Et si la meilleure façon de courir… Était de marcher ? C’est le principe de la méthode run/walk, aussi appelée « Jeffing ». Simple, accessible et efficace, elle séduit autant les débutants que les coureurs expérimentés, notamment pour reprendre le sport ou progresser sans se blesser.

Comme nous l’explique Benjamin Berthe, coach sportif et préparateur physique à Lille, cette approche repose sur un principe fondamental : mieux gérer l’effort pour durer dans le temps. En quoi consiste-t-elle exactement ? Quels sont ses avantages par rapport à la course à pied ? On fait le point.

Définition : qu’est-ce que la méthode run and walk ?

La méthode run/walk consiste à alterner des phases de course et de marche au cours d’une même séance d’entraînement.

Concrètement, au lieu de courir en continu jusqu’à l’épuisement, on enchaîne des cycles réguliers :

Une ou plusieurs minutes de course,
Puis une ou plusieurs minutes de marche,
Et on répète ce cycle tout au long de la séance.

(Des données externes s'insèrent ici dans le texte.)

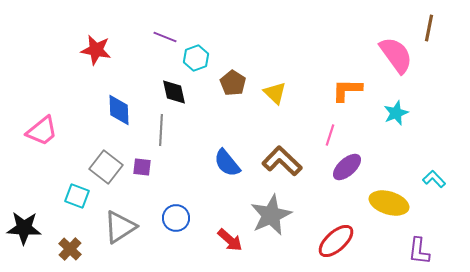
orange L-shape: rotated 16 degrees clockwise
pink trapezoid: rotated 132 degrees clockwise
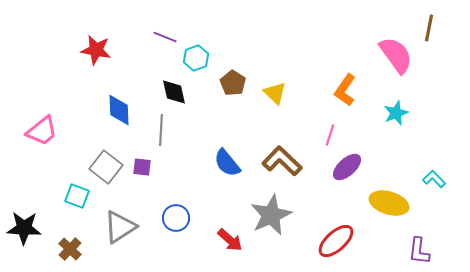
orange L-shape: moved 2 px left; rotated 56 degrees counterclockwise
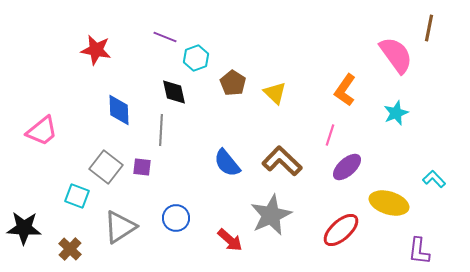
red ellipse: moved 5 px right, 11 px up
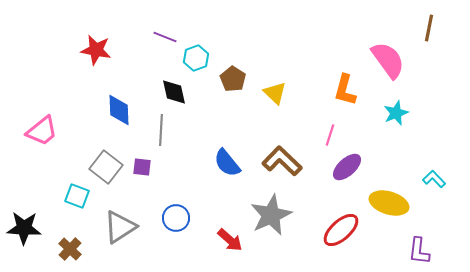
pink semicircle: moved 8 px left, 5 px down
brown pentagon: moved 4 px up
orange L-shape: rotated 20 degrees counterclockwise
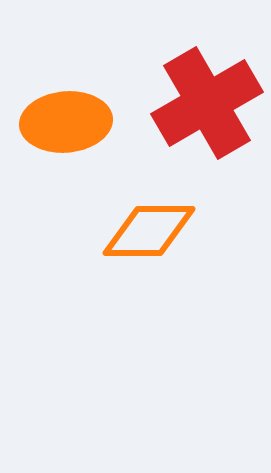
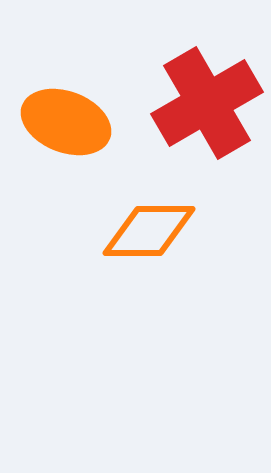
orange ellipse: rotated 26 degrees clockwise
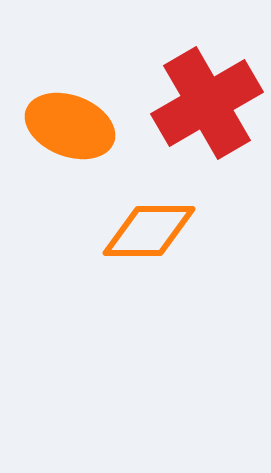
orange ellipse: moved 4 px right, 4 px down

Cette méthode a été popularisée par Jeff Galloway, ancien athlète olympique, dans les années 1980. Elle repose sur un principe physiologique simple : alterner les phases d’effort et les phases de récupération pour mieux progresser. « Dès les années 1960, les premières études sur la VO₂ (consommation d’oxygène) ont montré que cette alternance permet d’améliorer les performances », précise Benjamin Berthe.

Alterner marche et course : quels sont les bienfaits du Jeffing ?

Contrairement aux idées reçues, le run/walk n’est pas une version « facile » de la course à pied. C’est une stratégie à part entière pour mieux gérer l’effort et améliorer son endurance.

Moins de fatigue musculaire

Pendant une course continue, les muscles sont sollicités sans interruption, ce qui accélère la fatigue musculaire. Les phases de marche permettent une récupération active : « Elles permettent une meilleure élimination des déchets métaboliques (comme le lactate) et retardent l’apparition de la fatigue », indique Benjamin Berthe. Résultat : moins de courbatures et une meilleure tolérance à l’effort.

Une meilleure gestion du souffle

L’alternance course/marche évite les pics d’essoufflement. Elle favorise une adaptation progressive du système cardio-respiratoire, ce qui permet de stabiliser le souffle et d’améliorer l’endurance. « Le corps apprend à mieux gérer l’effort, sans basculer dans une zone d’inconfort trop intense », souligne le coach.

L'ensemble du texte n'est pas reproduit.